In the creation of Forbidden Frank Capra candidly admitted that the story was ripped off from Fanny Hurst's Back Street. Too bad he couldn't get to do the real thing.
Forbidden was made at a time when Frank Capra was involved with both Lucille Reyburn who eventually he married and his star Barbara Stanwyck. Capra had just directed Stanwyck in The Miracle Woman and had hopes for this venture which he had the original story idea which was scripted by Jo Swerling.
As for Stanwyck according to a biography about her, she was involved with Capra because of her abusive and jealous first husband Frank Fay who literally terrorized her on the set of his film.
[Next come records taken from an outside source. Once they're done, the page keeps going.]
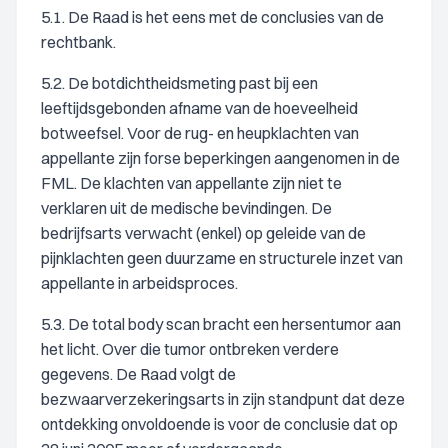
5.1. De Raad is het eens met de conclusies van de
rechtbank.
5.2. De botdichtheidsmeting past bij een
leeftijdsgebonden afname van de hoeveelheid
botweefsel. Voor de rug- en heupklachten van
appellante zijn forse beperkingen aangenomen in de
FML. De klachten van appellante zijn niet te
verklaren uit de medische bevindingen. De
bedrijfsarts verwacht (enkel) op geleide van de
pijnklachten geen duurzame en structurele inzet van
appellante in arbeidsproces.
5.3. De total body scan bracht een hersentumor aan
het licht. Over die tumor ontbreken verdere
gegevens. De Raad volgt de
bezwaarverzekeringsarts in zijn standpunt dat deze
ontdekking onvoldoende is voor de conclusie dat op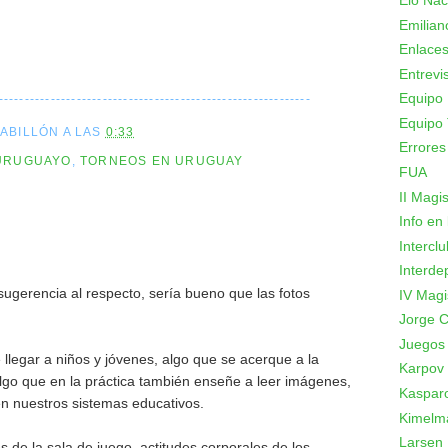
Elo Nac
Emilian
Enlace
Entrevi
Equipo 
------------------------------------------------------------
Equipo 
CABILLÓN
A LAS
0:33
Errores
URUGUAYO
,
TORNEOS EN URUGUAY
FUA
II Magi
Info en
Intercl
Interde
a sugerencia al respecto, sería bueno que las fotos
IV Magi
Jorge C
Juegos
 llegar a niños y jóvenes, algo que se acerque a la
Karpov
 algo que en la práctica también enseñe a leer imágenes,
Kaspar
n nuestros sistemas educativos.
Kimelm
Larsen
s de la sala de juego, actitudes corporales de los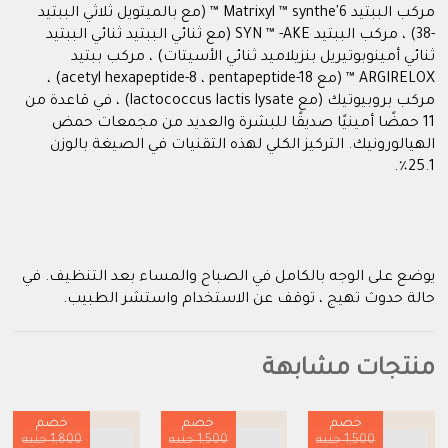
مركب الببتيد Matrixyl ™ synthe'6 ™ (مع بالميتويل ثلاثي الببتيد
-38) ، مركب الببتيد SYN ™ -AKE (مع ثنائي الببتيد ثنائي الببتيد
ثنائي أمينوبوتيريل بنزيلاميد ثنائي الأسيتات) ، مركب ببتيد
ARGIRELOX ™ (مع acetyl hexapeptide-8 ، pentapeptide-18) ،
مركب بروبيوتيك (مع lactococcus lactis lysate) ، في قاعدة من
11 حمضًا أمينيًا صديقًا للبشرة والعديد من مجمعات حمض
الهيالورونيك. التركيز الكلي لهذه التقنيات في الصيغة بالوزن
25.1٪.
يوضع على الوجه بالكامل في الصباح والمساء بعد التنظيف. في
حالة حدوث تهيج ، توقف عن الاستخدام واستشر الطبيب.
منتجات مشابهة
خصم
خصم
خصم
1,500 جنيه
1,500 جنيه
1,800 جنيه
I'm sure his presence must have been a distraction.
But I would venture to say that even if things were on an even keel for Stanwyck and Capra, I don't think that would have saved this film. It's melodramatic corn which I think today's audiences would find laughable. Stanwyck plays a spinster librarian who decides to take her savings and splurge them on a cruise to Havana. There she meets Adolphe Menjou who is also on vacation and traveling incognito.
He's looking for a little frolic himself. In this rather frank film before The Code, Menjou hasn't been getting any kanoodling from wife Dorothy Peterson who was injured in an automobile accident. He and Stanwyck have a daughter together and to save his and her reputation, the daughter is adopted by her real father and Peterson.
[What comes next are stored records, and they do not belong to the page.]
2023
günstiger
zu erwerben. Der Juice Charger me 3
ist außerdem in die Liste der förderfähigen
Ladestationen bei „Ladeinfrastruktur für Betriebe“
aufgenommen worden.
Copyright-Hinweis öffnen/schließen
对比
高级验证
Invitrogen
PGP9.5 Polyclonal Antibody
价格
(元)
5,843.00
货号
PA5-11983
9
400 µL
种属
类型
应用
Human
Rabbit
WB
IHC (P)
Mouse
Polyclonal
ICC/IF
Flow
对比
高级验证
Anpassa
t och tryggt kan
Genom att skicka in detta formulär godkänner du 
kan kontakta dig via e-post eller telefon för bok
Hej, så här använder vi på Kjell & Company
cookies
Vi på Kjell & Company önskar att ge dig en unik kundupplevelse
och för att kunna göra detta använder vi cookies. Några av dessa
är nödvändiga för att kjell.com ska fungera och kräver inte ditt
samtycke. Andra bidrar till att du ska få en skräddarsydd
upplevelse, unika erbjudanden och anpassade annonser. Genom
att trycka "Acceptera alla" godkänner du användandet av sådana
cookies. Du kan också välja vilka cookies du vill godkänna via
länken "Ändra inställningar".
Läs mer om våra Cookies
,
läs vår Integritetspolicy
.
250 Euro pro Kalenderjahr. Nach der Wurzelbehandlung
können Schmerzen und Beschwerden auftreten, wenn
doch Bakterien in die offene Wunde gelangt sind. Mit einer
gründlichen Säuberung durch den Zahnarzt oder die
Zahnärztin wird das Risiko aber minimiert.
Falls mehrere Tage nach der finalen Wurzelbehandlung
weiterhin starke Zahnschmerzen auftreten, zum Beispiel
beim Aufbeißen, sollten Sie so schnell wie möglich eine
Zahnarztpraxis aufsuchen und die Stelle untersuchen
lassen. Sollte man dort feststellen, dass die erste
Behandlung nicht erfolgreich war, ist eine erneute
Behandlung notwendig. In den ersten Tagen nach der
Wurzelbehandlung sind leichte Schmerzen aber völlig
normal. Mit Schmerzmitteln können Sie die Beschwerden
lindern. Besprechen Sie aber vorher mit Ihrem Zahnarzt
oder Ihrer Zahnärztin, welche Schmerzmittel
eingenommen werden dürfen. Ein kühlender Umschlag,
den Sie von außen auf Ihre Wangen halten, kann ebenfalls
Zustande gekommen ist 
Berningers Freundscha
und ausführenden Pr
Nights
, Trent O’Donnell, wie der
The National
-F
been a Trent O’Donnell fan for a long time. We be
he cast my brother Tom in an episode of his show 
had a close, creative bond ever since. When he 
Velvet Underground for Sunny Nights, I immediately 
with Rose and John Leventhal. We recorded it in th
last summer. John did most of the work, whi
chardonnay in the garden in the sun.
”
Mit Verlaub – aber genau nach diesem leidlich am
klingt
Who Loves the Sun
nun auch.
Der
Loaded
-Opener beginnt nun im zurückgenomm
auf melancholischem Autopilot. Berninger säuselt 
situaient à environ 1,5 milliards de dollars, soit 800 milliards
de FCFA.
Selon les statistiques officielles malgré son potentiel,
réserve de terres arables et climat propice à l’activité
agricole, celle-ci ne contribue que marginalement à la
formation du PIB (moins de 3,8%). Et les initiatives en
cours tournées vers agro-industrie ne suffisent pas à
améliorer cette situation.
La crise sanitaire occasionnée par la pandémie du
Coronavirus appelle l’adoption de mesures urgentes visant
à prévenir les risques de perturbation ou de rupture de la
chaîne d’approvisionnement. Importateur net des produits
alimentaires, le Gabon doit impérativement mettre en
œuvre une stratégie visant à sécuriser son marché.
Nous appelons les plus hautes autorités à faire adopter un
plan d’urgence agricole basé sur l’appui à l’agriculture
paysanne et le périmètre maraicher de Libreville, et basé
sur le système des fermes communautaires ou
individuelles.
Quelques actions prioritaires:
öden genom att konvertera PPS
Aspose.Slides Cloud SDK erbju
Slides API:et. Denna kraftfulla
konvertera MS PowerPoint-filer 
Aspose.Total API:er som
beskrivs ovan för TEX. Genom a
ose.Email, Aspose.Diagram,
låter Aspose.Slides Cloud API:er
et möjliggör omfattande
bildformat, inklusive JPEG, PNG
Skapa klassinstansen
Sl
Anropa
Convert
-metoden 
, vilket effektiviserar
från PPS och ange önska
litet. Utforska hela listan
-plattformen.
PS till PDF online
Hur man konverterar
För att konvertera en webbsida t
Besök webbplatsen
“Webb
In the meantime and on the rebound Stanwyck marries her boss on the newspaper she works for, Ralph Bellamy. Bellamy is not in a typical Ralph Bellamy goof role, he's got a streak of jealousy in him as well. It doesn't go really good for anybody.
Everyone tries their best, but the film lays there like a melodramatic lump. Even the best directors turn out a clinker now and then and Capra was learning both his craft and his message at this time.
And juggling two women as well, what a guy.